In 36 states, there will be an election in November for governor. In these states, the winning candidate has the opportunity to make appointments to important and influential state boards and commissions. It is imperative that the elected governor use his or her power to review these appointments for gender balance. I urge the candidates to pledge to appoint an equal number of women and men so that gradually the number of women in these positions will rise.
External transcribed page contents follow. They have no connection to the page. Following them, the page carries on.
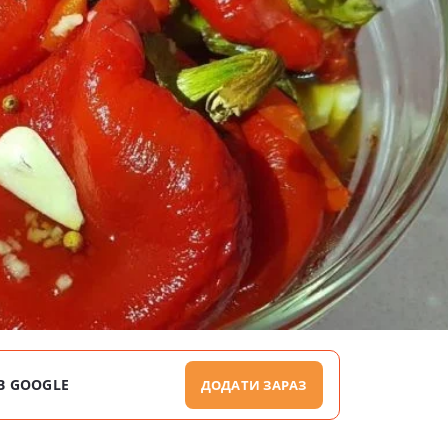
В GOOGLE
ДОДАТИ ЗАРАЗ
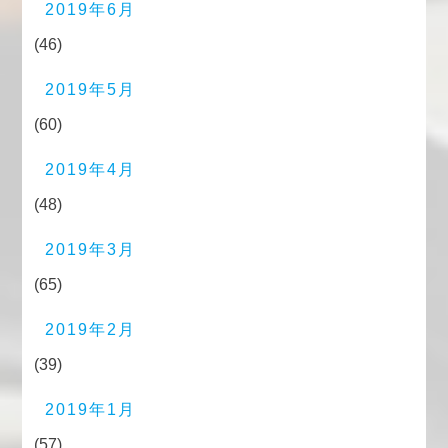
2019年6月
(46)
2019年5月
(60)
2019年4月
(48)
2019年3月
(65)
2019年2月
(39)
2019年1月
(57)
Look at the progress in Rhode Island. Four years ago, 15 percent of the state's committee and board members were women. By 2012, 34 percent of the members were women, according to the Rhode Island Government Appointments Project (RI-GAP). This marked transformation occurred because Gov. Lincoln Chafee followed up on a 2010 campaign pledge. His efforts were monitored by RI-GAP , a non-partisan effort led by Vision 2020 Delegates Marcia Coné, founding Executive Director of the Women's Fund of Rhode Island, and Susan Colantuono, Founder and CEO of Leading Women.
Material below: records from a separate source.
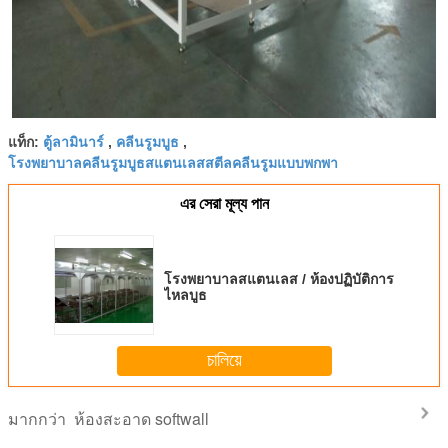
ตู้ลามินาร์
คลีนรูมบูธ
แท็ก:
,
,
โรงพยาบาลคลีนรูมบูธสแตนเลสสตีลคลีนรูมแบบพกพา
এর সেরা মূল্য পান
โรงพยาบาลสแตนเลส / ห้องปฏิบัติการ
ไหลบูธ
চালিয়ে
ห้องสะอาด softwall
มากกว่า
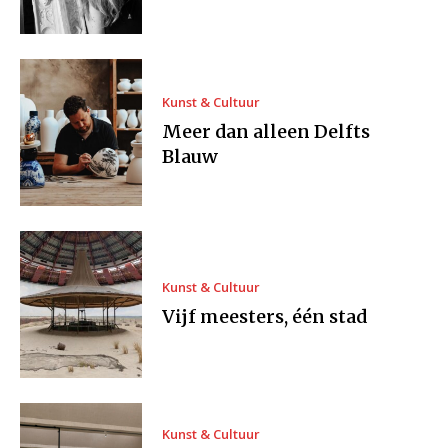
Kunst & Cultuur
Meer dan alleen Delfts
Blauw
Kunst & Cultuur
Vijf meesters, één stad
Kunst & Cultuur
Now with Gov. Chafee declining to seek reelection, the spotlight will be on Rhode Island to seek if the next governor will continue the momentum of making gender-balanced appointments.
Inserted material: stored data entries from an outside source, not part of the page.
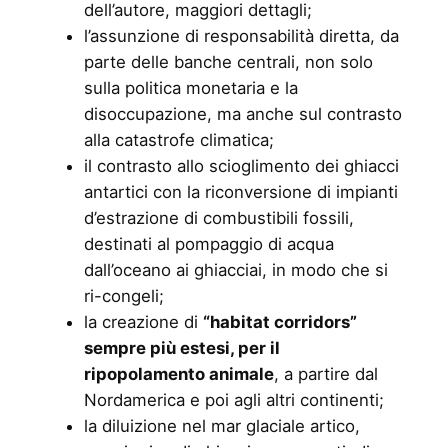
dell’autore, maggiori dettagli;
l’assunzione di responsabilità diretta, da
parte delle banche centrali, non solo
sulla politica monetaria e la
disoccupazione, ma anche sul contrasto
alla catastrofe climatica;
il contrasto allo scioglimento dei ghiacci
antartici con la riconversione di impianti
d’estrazione di combustibili fossili,
destinati al pompaggio di acqua
dall’oceano ai ghiacciai, in modo che si
ri-congeli;
la creazione di
“habitat corridors”
sempre più estesi, per il
ripopolamento animale
, a partire dal
Nordamerica e poi agli altri continenti;
la diluizione nel mar glaciale artico,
Why is gender balance important?
It is critical that these board compositions reflect the state demographics. Recognizing the need to represent all citizens affirms our country's democratic foundation. Also, to promote women in senior leadership, which is a Vision 2020 goal, women benefit from experiences that broaden their policy knowledge and experience. For many women, the pathway to elected office starts with an appointed position. And having women in visible leadership positions inspires other women to engage in the political process.
Of course, the actions of the 14 Governors not facing an election in 2014 also can be scrutinized for the number of women appointments.
I encourage women - and men - who want to see shared leadership to take on this assignment: urge current Governors and gubernatorial candidates to pledge to make women at least 50 percent of their appointments to state boards and commissions.